In his recently released debut film Mediterranea (IFC Films), director and writer Jonas Carpignano ’06 focuses on two friends from West Africa’s Burkina Faso (played by non-professional actors Koudous Seihon and Alassane Sy) who take a hazardous journey to Calabria, Italy, across the Mediterranean Sea, hoping to better their economic fortunes.
Carpignano recently received two awards for his work: the Independent Film Project’s Gotham Award for Bingham Ray Breakthrough Director and the Best Directorial Debut Award from the National Board of Review.
In his New York Times review of the film, Stephen Holden writes that Carpignano “has adopted a low-key neorealist style, using hand-held cameras that intensify its ground-level perspective. The character-driven film focuses on the day-to-day experiences of people struggling to find a foothold in a hostile land that throws up nearly insurmountable barriers to assimilation. … Mediterranea is impressive for the degree to which it lends its characters complex human dimensions and gives equal weight to everyone’s joys and frustrations.”
Carpignano was recently profiled in Interview magazine.
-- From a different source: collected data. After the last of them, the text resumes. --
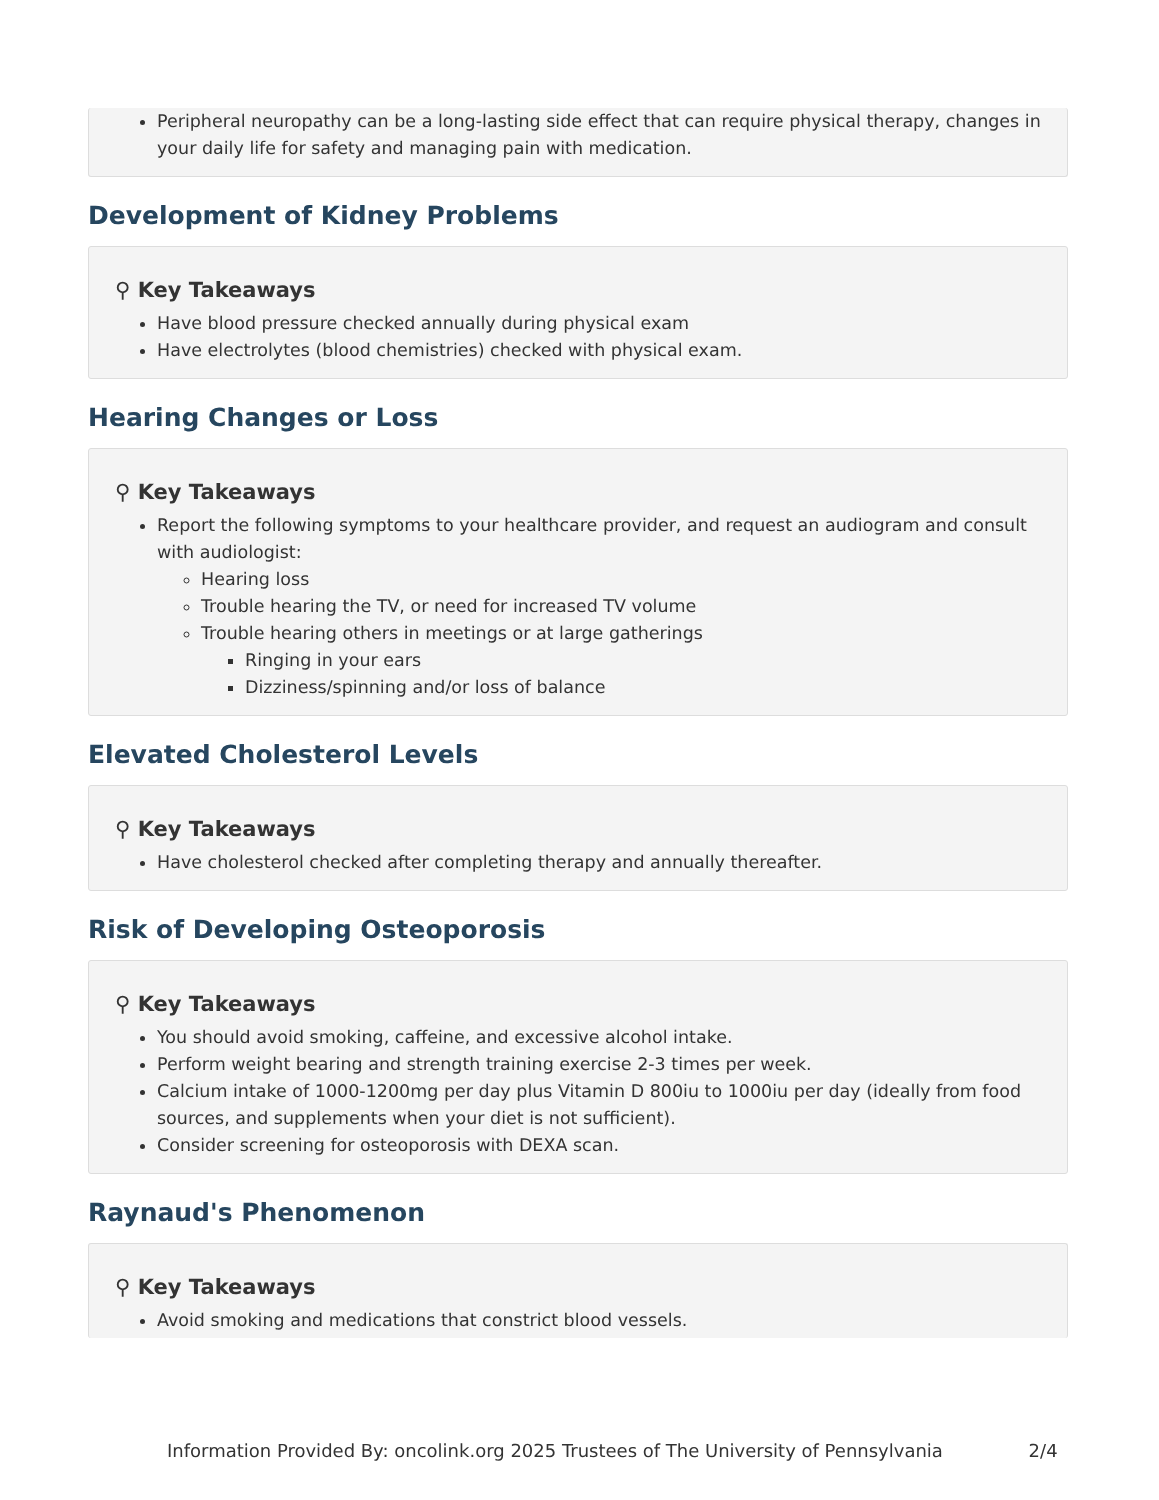Peripheral neuropathy can be a long-lasting side effect that can require physical therapy, changes in your daily life for safety and managing pain with medication.
Development of Kidney Problems
⚲ Key Takeaways
Have blood pressure checked annually during physical exam
Have electrolytes (blood chemistries) checked with physical exam.
Hearing Changes or Loss
⚲ Key Takeaways
Report the following symptoms to your healthcare provider, and request an audiogram and consult with audiologist:
Hearing loss
Trouble hearing the TV, or need for increased TV volume
Trouble hearing others in meetings or at large gatherings
Ringing in your ears
Dizziness/spinning and/or loss of balance
Elevated Cholesterol Levels
⚲ Key Takeaways
Have cholesterol checked after completing therapy and annually thereafter.
Risk of Developing Osteoporosis
⚲ Key Takeaways
You should avoid smoking, caffeine, and excessive alcohol intake.
Perform weight bearing and strength training exercise 2-3 times per week.
Calcium intake of 1000-1200mg per day plus Vitamin D 800iu to 1000iu per day (ideally from food sources, and supplements when your diet is not sufficient).
Consider screening for osteoporosis with DEXA scan.
Raynaud's Phenomenon
⚲ Key Takeaways
Avoid smoking and medications that constrict blood vessels.
Information Provided By: oncolink.org 2025 Trustees of The University of Pennsylvania 2/4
His hometown is the East Bronx, N.Y. but he currently lives in Gioia Tauro, Calabria, Italy, where his feature film takes place.
“My knowledge of film as an art always came from Italy; it came from my grandfather,” he said. “I grew up on neorealism and the giallos—the Italian horror films. To me, that was the difference between film just being escapism and something being seen as an art. My grandfather instilled that in me.”